--- Parts of the exercise ---
1 - Summarize the passage on Yemen below in two sentences.
2 - Write out the part of the passage on Yemen below that opens with the words containing "But believe it" and closes with "losing their impunity.".

Selected text: Begin

It’s no secret that the situation in Yemen is grim. The numbers are repeated in press reports and diplomatic statements ad nauseam: likely tens of thousands of civilian casualties; more than a million cases of cholera over the past year; 8 million people in danger of facing starvation, 5 million of them children; 22 million in desperate need of humanitarian assistance. Civilians are getting blown up at weddings, at funerals, while fishing. They’re selling organs to make ends meet and cooking tree leaves to survive. It’s “the world’s worst humanitarian crisis.”
But believe it or not, the humanitarian situation in Yemen could get worse, and soon. And—depressingly or encouragingly, depending on how you look at it—those with some of the most practical power to mitigate the harm at this critical juncture are lawmakers in the United States. Though Congress’s efforts have so far been too little, too late, and further disaster seems imminent, developments on Capitol Hill signal that the US-backed war machine is faltering, and that those most responsible for Yemen’s prolonged suffering are at risk of losing their impunity.

Selected text: End
Extracted data: Begin

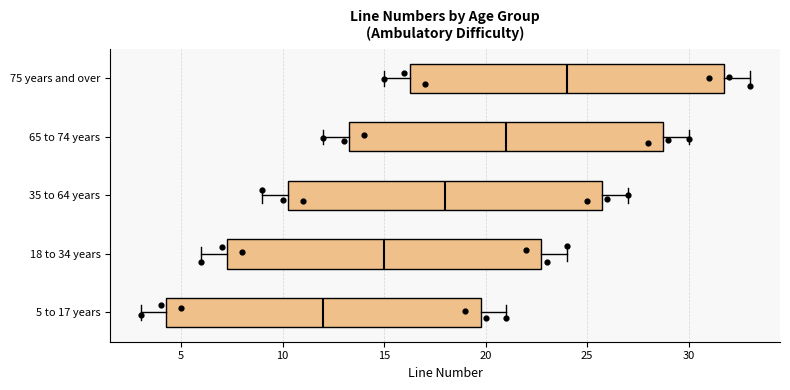

Reading bottom to top, read every box against the x-axis: the position of its median line, the range the box covers, and the ends of its whiskers. The values are not printed on the chart, so give them approximately, as read against the axis.

5 to 17 years: median 12.0, box 4.5 to 20.0, whiskers 3.0 to 21.0
18 to 34 years: median 15.0, box 7.5 to 23.0, whiskers 6.0 to 24.0
35 to 64 years: median 18.0, box 10.5 to 26.0, whiskers 9.0 to 27.0
65 to 74 years: median 21.0, box 13.5 to 29.0, whiskers 12.0 to 30.0
75 years and over: median 24.0, box 16.5 to 32.0, whiskers 15.0 to 33.0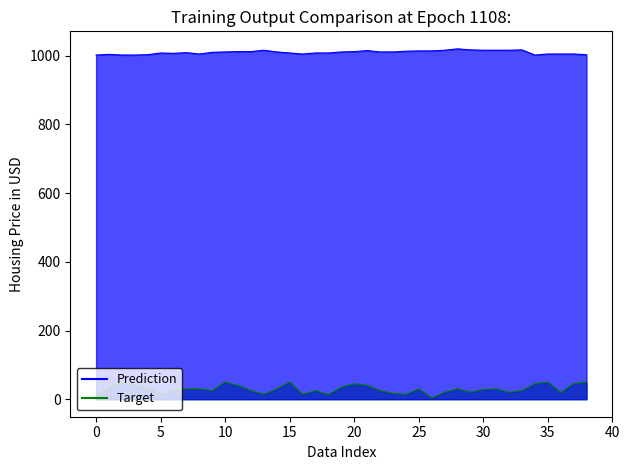

What is the spread (max minus min) of values at 26?

1011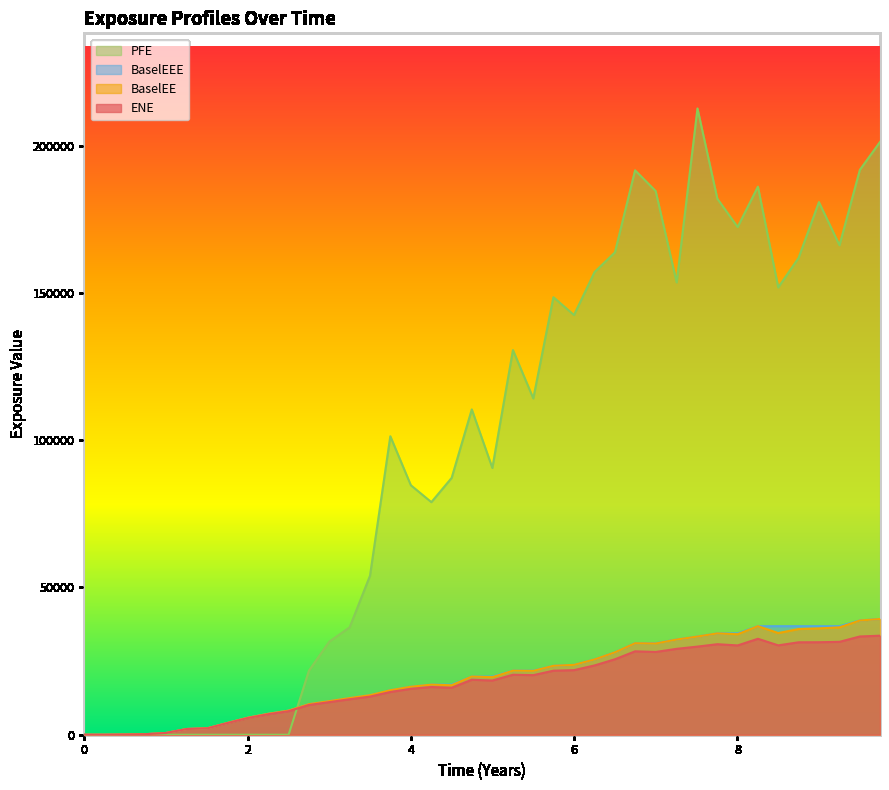

Which series has the largest total across all categories?

PFE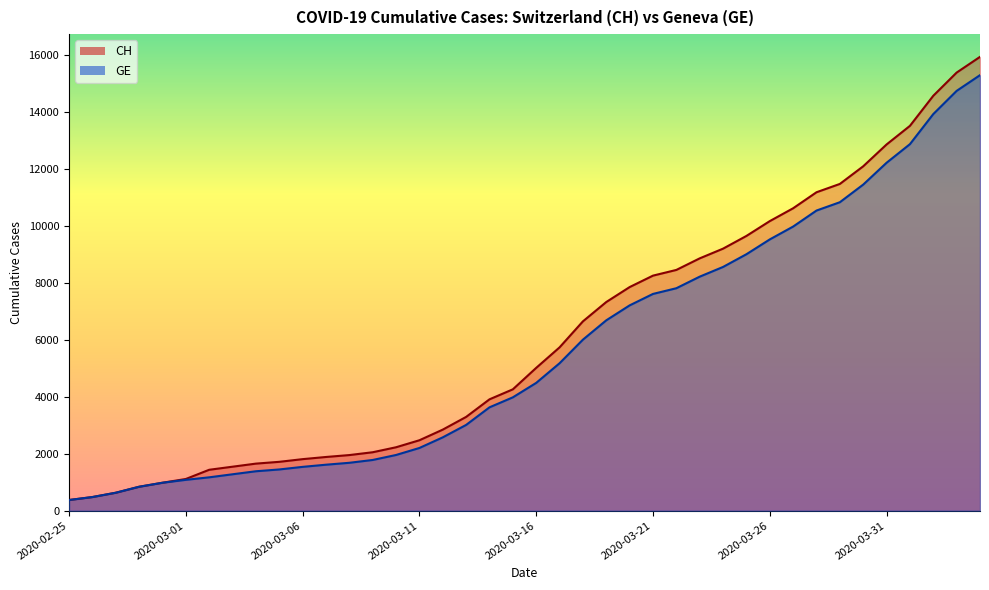

Which series has the largest total across all categories?

CH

Extracted data: End

--- Outputs in order ---
1 - Yemen is in what is called the world's worst humanitarian crisis, with likely tens of thousands of civilian casualties, more than a million cholera cases over the past year, and 22 million people in desperate need of humanitarian assistance. The situation could soon get worse, but US lawmakers hold some of the most practical power to mitigate the harm, and developments in Congress signal that the US-backed war machine is faltering.

2 -
But believe it or not, the humanitarian situation in Yemen could get worse, and soon. And—depressingly or encouragingly, depending on how you look at it—those with some of the most practical power to mitigate the harm at this critical juncture are lawmakers in the United States. Though Congress’s efforts have so far been too little, too late, and further disaster seems imminent, developments on Capitol Hill signal that the US-backed war machine is faltering, and that those most responsible for Yemen’s prolonged suffering are at risk of losing their impunity.